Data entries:
-=-=-
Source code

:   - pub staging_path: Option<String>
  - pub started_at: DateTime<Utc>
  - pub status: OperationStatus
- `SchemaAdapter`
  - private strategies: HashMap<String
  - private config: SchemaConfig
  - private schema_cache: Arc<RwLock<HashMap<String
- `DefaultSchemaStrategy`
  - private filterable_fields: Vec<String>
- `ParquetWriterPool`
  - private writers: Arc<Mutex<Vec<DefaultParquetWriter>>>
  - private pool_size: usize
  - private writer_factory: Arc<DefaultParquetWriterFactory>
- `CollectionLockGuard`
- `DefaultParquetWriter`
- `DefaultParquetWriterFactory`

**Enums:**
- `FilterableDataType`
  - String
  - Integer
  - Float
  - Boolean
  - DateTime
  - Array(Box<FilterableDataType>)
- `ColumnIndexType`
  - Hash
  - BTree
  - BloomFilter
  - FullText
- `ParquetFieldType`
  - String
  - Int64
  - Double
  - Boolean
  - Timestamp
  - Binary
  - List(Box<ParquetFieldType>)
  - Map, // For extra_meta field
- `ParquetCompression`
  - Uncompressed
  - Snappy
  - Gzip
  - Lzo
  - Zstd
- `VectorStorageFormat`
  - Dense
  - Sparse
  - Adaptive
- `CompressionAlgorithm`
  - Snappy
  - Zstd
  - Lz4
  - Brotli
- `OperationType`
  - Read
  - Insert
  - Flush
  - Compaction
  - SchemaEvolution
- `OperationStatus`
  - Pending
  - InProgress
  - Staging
-=-=-
* WHAT IS BEING ASKED
Rewrite the data from the line with "pub staging_path: Option<String>" to the line with "- private schema_cache: Arc<RwLock<HashMap<String", changing every "private" to "pub" and keeping everything else as it is. Give back only those lines.

* YOUR SOLUTION
:   - pub staging_path: Option<String>
  - pub started_at: DateTime<Utc>
  - pub status: OperationStatus
- `SchemaAdapter`
  - pub strategies: HashMap<String
  - pub config: SchemaConfig
  - pub schema_cache: Arc<RwLock<HashMap<String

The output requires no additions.